**PROBLEM DESCRIPTION:**
Provide only the number of lines below that hold "degrees".

**EXERCISE DATA:**

::::

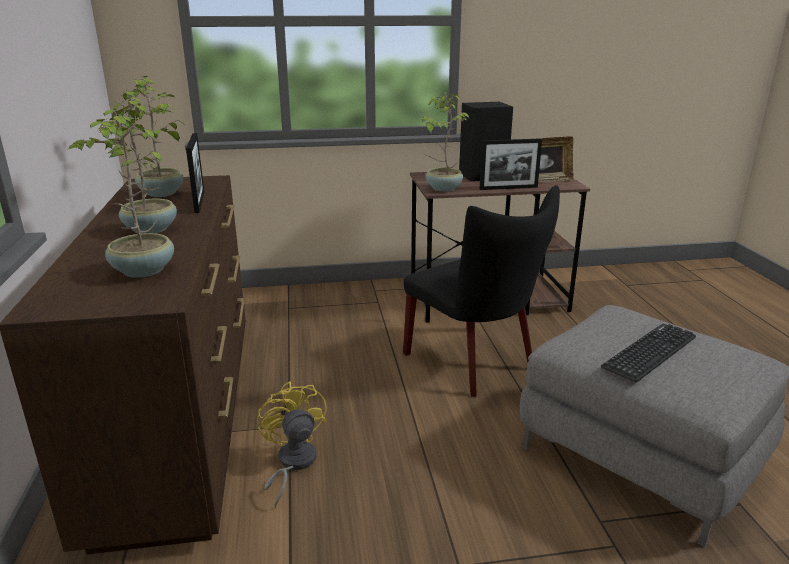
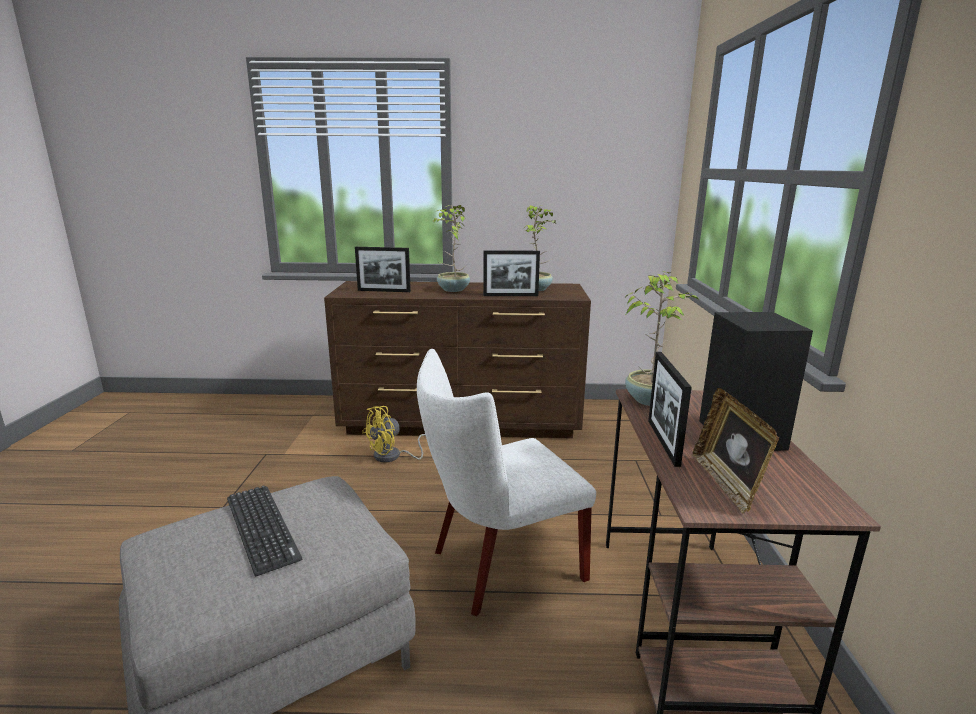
camera: 100 degrees right, 5 degrees down
potted plant [67,107,174,278] -> picture frame [355,247,411,292]
yellow fan [257,381,327,508] -> yellow fan turned 150 degrees clockwise [362,406,426,463]
black chair [403,185,560,397] -> white chair [417,349,596,616]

::::

**SOLUTION TO THIS TASK:**
2